If it was me, I would appreciate a new interview outfit or something to complete it. You could take her shopping to look around, maybe she just needs a pair of shoes or a skirt to complete the look; whatever it is, it'll be practical and probably something she'll be really thankful for. That way even if she takes the offer she's recieved then she has a really nice outfit for the first day.

As already stated, solid cash gifts in relationships is usually a bit awkward and can be seen as impersonal. This seinfeld episode kind of sums it up.
posted by goodnight moon at 1:20 PM on December 1, 2009


Really? $100-$200 doesn't buy all that much- we're not talking about a honkin' diamond ring, and if you're going to buy jewelry as a gift, there's no point in buying junk.

I just got something lovely for only $30. It looks good, and thus I would hardly consider it "junk". Sure, the "stones" probably aren't gemstones, but it looks good, and that's all I care about.
posted by EmpressCallipygos at 1:29 PM on December 1, 2009


i'm unemployed right now and money (or lack thereof) is all i can think about. wait until she's in a real financial bind, then help out.
posted by cristinacristinacristina at 1:46 PM on December 1, 2009


I would be very uncomfortable with cash and hate gift cards. If you give any kind of a gift, it should show that you know her well enough to know what she would find lovely, or laugh about, or whatever.

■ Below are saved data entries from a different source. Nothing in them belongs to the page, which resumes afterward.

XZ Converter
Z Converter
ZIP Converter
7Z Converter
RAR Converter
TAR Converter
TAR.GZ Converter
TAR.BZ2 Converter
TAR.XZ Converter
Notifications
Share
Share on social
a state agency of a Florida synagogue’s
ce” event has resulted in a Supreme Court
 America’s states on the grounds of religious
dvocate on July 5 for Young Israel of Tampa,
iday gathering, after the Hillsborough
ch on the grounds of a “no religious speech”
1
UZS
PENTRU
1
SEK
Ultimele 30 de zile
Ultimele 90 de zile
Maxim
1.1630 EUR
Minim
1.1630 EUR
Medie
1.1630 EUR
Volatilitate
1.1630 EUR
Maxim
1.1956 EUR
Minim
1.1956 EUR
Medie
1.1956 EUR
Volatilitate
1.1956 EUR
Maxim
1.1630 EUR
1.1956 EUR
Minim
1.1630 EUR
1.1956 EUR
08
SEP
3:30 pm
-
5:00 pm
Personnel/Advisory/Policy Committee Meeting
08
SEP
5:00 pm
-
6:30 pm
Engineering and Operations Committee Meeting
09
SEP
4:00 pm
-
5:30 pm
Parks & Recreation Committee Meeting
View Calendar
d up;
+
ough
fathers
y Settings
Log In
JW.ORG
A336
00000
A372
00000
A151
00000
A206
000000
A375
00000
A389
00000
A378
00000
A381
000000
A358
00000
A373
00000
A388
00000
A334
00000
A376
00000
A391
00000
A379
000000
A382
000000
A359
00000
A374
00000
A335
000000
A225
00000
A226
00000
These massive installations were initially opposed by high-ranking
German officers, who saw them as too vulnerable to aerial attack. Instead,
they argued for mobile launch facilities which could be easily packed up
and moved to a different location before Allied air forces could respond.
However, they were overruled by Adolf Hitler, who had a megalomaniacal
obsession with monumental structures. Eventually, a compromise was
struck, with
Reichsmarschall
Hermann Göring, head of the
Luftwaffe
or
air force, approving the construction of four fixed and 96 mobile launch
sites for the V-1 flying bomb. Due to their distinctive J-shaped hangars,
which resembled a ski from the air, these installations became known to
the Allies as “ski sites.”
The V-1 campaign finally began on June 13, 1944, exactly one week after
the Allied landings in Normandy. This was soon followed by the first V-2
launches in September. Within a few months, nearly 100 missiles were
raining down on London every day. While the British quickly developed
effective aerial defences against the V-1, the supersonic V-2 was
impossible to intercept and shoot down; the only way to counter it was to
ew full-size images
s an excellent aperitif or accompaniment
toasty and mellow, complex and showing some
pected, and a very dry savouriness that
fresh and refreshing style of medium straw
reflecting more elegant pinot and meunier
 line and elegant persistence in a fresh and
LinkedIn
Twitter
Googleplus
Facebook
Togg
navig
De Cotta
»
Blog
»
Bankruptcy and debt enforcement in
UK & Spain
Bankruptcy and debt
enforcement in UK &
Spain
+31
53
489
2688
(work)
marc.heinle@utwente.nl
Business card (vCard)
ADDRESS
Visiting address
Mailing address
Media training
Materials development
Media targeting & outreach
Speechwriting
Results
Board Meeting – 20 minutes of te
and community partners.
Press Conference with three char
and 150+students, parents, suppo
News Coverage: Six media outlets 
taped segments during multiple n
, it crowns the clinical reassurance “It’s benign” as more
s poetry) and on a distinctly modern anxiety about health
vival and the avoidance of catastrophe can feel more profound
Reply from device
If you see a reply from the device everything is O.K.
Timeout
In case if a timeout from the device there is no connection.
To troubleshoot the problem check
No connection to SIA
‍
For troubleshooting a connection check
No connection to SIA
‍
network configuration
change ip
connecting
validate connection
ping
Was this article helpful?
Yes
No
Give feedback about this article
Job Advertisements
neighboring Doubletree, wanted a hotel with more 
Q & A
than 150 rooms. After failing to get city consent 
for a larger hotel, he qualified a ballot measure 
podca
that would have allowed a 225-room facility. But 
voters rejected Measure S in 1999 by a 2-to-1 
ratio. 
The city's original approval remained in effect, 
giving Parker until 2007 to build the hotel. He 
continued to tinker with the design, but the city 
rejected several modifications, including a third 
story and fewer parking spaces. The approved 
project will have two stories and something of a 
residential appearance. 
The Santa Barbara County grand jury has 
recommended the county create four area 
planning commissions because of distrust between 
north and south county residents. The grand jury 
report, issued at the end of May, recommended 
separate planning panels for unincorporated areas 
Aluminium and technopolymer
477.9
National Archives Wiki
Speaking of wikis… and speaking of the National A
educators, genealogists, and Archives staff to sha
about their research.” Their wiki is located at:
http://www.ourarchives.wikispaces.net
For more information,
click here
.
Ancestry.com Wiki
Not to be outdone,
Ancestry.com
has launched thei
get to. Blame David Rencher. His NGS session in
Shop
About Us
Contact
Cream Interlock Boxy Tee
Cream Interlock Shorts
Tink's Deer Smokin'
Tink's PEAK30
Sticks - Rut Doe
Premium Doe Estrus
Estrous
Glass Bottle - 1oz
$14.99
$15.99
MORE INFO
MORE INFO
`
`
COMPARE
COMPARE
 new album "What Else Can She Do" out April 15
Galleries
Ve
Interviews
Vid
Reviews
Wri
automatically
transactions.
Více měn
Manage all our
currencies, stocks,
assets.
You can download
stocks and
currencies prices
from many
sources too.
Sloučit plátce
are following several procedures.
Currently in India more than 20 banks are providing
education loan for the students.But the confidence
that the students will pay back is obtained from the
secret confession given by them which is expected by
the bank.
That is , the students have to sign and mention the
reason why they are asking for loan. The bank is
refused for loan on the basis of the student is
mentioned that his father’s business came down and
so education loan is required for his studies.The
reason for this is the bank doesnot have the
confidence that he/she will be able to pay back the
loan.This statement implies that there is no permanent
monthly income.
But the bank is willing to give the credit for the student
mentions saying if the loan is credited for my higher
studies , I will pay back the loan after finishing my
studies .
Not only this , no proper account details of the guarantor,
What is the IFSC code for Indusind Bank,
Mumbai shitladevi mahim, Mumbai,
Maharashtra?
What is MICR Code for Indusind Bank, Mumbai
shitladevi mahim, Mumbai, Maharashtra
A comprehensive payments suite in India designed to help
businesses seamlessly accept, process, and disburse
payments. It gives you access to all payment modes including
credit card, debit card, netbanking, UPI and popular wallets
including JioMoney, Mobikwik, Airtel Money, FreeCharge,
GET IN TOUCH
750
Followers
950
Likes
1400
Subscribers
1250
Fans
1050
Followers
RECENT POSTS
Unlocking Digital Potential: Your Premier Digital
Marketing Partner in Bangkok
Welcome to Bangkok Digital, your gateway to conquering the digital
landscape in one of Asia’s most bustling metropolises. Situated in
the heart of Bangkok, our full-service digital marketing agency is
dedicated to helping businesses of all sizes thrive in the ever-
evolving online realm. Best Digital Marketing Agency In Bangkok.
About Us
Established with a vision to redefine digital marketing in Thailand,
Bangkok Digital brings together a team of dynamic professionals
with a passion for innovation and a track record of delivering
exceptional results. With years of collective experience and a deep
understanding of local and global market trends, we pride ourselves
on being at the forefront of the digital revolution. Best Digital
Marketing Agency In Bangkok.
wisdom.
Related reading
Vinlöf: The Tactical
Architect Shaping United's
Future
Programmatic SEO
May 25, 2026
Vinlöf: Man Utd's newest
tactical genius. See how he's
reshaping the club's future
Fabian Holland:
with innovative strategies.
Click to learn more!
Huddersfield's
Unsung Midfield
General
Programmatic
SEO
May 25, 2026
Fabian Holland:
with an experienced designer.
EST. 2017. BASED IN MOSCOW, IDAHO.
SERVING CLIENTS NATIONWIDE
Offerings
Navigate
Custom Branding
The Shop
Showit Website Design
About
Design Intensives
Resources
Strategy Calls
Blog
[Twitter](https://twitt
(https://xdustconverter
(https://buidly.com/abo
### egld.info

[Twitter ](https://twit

If you want to tell her that she can count on you if she needs a little help, so that she can graciously reject that offer, that might be nice.

If she really really really needs cash - can't she borrow from a friend instead of a guy she's been seeing for 3 months?

And you're thinking jewelry because you've seen her wear jewelry - right?
posted by Lesser Shrew at 4:34 PM on December 1, 2009


Best answer: Oooh, Tiffany's! This would be appropriate, and this is nice. Have it gift wrapped so it comes in that amazing little blue box and she'll be stunned.

On the other hand, something like this might be more appropriate since your relationship is new. It is still luxurious, but not quite so over the top.

This is her first birthday of your relationship. It is going to set the precedent for all other gift occasions. She will tell her friends about it, and she's probably going to expect something similar for Christmas. Keep that in mind.
posted by TooFewShoes at 4:41 PM on December 1, 2009


Sorry, forgot to say NO CASH!
posted by TooFewShoes at 4:43 PM on December 1, 2009


How bout cash but do something creative with it?
Origami rose made out of a $100 bill for instance.
posted by Redmond Cooper at 6:34 PM on December 1, 2009


When I was unemployed, the next season of my favorite TV show came out on DVD. I really wanted it. But I couldn't afford it, because I was unemployed.

One of my friends bought it and sent it to me as a present, just out of the blue, a complete surprise. When I opened the box, I sat down and cried. It was one of the most thoughtful and awesome gifts I've ever had.

Which is to say: what are the things she loves but is going without while job-hunting? Manicures? DVDs? Going to the movies? Eating out? Starbucks? When you are out together, what does she pick up, look at, and then put down wistfully? Get her some of those things - or gift cards for them that can only be used for that purpose so she won't feel guilty not paying the light bill with your gift.
posted by oblique red at 9:52 AM on December 4, 2009


I know you mean well, but money is the most impersonal type of gift! She's only been unemployed for a couple of weeks so it's not like she's desperate for cash. It sounds like she'll be employed again in no time so I wouldn't worry about it. In short - definitely go for the jewelry!